» WHAT YOU ARE ASKED TO DO: Please read the abstract on the 3D-printed robotic end-effector below. Which two everyday objects does the end-effector grasp in its demonstration?

» EXTRACT:

3D-Printed Perceptive Robotic End-Effectors with Embedded Multimodal Sensors

Robust perception is crucial for autonomous and intelligent robots, and this can be achieved through a network of multimodal sensors embedded in the robotic body, like biological organs. Herein, we report a perceptive robotic end-effector, developed using multi-material additive manufacturing, for manipulation of delicate objects. The 3D-printed phalanges of the end-effector incorporate distributed resistive sensors to provide the multimodal touch and bend sensing capabilities. Each resistive sensor unit comprises a carbon black-Thermoplastic Polyurethane (TPU)-based conductive composite, along with a specially designed sensor frame for embedding purposes to ensure robustness. These embedded sensors show sensitivity of ∼0.16% N -1 to compressive pressure and 0.06% per degree of bending angle for applied strain. Furthermore, they exhibit temperature sensitivity, registering approximately 1.6% change in response to a temperature shift from room temperature (25°C) to 45°C (hot perception), and approximately 1.3% for a change from 25°C to 5°C (cold perception). Finally, the 3D printed end-effector is used to grasp daily objects such as a soft ball and a paper cup to demonstrate its practical applicability towards the development of artificial limbs and human-friendly soft robots.

» DATASET RECORDS:
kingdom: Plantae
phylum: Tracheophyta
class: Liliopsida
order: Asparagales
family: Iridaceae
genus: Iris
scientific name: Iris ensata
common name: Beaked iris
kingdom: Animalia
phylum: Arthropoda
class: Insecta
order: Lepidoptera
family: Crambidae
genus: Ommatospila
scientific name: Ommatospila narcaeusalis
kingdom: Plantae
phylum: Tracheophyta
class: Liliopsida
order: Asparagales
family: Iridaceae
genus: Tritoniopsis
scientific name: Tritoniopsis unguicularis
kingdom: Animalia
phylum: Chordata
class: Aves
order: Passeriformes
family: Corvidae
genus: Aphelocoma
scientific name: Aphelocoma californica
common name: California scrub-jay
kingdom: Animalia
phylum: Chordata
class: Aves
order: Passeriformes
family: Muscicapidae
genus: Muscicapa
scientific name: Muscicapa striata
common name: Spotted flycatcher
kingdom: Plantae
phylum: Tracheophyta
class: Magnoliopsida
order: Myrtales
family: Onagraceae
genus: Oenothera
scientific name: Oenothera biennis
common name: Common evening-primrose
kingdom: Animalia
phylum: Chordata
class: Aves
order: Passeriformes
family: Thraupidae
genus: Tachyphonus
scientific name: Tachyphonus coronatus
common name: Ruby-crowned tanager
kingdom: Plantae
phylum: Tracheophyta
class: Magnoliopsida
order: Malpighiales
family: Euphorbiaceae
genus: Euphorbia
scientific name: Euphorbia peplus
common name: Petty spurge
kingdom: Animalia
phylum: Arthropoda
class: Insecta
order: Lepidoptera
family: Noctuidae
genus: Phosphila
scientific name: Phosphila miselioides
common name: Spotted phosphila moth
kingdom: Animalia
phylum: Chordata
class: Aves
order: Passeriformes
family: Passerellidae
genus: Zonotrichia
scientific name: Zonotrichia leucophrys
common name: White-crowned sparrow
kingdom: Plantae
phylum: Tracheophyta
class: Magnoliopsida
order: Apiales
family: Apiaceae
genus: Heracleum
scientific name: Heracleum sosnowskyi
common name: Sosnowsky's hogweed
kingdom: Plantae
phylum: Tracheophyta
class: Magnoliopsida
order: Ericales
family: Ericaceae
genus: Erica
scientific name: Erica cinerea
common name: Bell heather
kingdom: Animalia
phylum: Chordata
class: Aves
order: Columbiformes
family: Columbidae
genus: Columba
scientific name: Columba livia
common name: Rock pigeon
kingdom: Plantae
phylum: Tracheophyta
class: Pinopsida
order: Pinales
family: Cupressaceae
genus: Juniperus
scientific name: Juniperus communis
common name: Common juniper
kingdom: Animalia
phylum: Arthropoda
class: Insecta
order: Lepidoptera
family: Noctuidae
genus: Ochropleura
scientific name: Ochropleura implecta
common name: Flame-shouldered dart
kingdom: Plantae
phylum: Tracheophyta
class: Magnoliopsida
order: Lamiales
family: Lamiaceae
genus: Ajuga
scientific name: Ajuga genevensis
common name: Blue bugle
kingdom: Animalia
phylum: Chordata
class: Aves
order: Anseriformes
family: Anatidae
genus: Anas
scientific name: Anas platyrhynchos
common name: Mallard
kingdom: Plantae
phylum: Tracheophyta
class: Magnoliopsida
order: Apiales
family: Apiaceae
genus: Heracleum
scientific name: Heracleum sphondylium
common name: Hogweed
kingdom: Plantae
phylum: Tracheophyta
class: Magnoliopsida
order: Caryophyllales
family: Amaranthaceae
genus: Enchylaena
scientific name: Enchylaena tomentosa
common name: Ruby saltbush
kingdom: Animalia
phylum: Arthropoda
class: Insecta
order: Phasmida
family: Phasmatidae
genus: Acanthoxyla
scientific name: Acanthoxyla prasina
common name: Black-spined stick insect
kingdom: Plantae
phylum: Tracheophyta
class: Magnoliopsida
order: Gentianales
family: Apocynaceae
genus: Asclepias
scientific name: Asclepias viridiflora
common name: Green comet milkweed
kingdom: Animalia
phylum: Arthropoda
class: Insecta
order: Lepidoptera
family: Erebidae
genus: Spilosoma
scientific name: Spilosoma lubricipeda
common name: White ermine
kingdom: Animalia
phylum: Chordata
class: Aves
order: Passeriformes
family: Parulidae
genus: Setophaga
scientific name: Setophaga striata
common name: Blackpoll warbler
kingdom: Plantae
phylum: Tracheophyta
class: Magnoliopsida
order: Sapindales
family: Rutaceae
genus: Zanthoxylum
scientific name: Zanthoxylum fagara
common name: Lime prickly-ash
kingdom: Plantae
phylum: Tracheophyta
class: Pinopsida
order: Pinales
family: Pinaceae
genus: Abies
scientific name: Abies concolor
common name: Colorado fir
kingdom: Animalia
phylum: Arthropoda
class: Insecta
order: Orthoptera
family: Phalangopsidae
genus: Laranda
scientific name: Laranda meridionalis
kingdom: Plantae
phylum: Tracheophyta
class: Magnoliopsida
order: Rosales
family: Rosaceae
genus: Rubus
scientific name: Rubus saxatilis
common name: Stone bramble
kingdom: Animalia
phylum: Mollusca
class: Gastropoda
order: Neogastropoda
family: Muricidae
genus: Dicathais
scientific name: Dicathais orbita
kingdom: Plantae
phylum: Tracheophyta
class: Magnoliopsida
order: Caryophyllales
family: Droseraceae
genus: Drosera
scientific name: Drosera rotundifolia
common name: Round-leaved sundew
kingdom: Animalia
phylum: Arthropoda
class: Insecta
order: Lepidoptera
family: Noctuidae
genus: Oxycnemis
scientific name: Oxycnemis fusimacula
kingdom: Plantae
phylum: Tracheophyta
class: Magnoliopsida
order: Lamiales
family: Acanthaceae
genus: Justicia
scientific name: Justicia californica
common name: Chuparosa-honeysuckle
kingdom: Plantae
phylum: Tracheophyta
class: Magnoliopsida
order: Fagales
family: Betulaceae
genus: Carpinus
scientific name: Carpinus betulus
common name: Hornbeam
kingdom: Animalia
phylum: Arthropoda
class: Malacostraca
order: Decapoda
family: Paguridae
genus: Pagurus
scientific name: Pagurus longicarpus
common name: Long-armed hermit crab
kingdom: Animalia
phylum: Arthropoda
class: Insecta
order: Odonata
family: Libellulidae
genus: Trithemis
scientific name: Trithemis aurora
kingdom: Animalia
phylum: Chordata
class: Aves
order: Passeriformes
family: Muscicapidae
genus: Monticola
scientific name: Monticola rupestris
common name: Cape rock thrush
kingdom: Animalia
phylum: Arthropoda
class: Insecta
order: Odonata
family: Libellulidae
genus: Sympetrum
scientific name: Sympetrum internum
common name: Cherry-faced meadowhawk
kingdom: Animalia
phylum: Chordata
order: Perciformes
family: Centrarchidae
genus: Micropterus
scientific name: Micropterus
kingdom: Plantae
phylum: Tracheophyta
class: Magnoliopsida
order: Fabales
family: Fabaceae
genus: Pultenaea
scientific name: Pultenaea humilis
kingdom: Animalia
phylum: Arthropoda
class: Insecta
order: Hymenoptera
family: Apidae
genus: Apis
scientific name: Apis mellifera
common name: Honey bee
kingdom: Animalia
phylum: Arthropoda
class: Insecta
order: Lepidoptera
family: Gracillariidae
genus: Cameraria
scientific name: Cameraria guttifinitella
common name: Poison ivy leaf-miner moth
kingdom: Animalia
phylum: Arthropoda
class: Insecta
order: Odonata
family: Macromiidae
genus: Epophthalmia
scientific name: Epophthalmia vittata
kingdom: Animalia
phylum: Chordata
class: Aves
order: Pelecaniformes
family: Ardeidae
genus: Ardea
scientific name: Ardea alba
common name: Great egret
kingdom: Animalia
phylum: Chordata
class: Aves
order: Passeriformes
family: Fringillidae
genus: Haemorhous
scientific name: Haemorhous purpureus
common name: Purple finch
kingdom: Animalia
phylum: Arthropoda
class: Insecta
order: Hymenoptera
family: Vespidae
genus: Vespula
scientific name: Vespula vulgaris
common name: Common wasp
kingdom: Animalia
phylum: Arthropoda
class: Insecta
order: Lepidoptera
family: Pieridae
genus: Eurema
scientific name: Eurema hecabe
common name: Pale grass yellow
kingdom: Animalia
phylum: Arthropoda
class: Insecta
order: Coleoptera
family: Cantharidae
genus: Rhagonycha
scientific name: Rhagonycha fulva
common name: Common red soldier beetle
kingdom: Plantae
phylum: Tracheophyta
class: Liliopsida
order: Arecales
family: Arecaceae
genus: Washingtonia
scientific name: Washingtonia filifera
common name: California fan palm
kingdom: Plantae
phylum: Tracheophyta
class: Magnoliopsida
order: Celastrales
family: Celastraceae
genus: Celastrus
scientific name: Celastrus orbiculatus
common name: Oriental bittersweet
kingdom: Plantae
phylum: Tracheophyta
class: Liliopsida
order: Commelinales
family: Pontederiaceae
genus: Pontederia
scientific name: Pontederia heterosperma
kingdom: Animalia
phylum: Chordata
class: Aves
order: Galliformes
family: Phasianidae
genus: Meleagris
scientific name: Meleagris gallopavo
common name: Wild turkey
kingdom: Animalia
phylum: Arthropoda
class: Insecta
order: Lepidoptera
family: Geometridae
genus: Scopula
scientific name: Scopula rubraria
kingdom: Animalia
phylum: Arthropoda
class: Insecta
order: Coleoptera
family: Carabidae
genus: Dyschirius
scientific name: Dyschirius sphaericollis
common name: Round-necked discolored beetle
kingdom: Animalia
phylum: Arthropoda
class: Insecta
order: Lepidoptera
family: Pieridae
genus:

» REPLY TO THE TASK: A soft ball and a paper cup.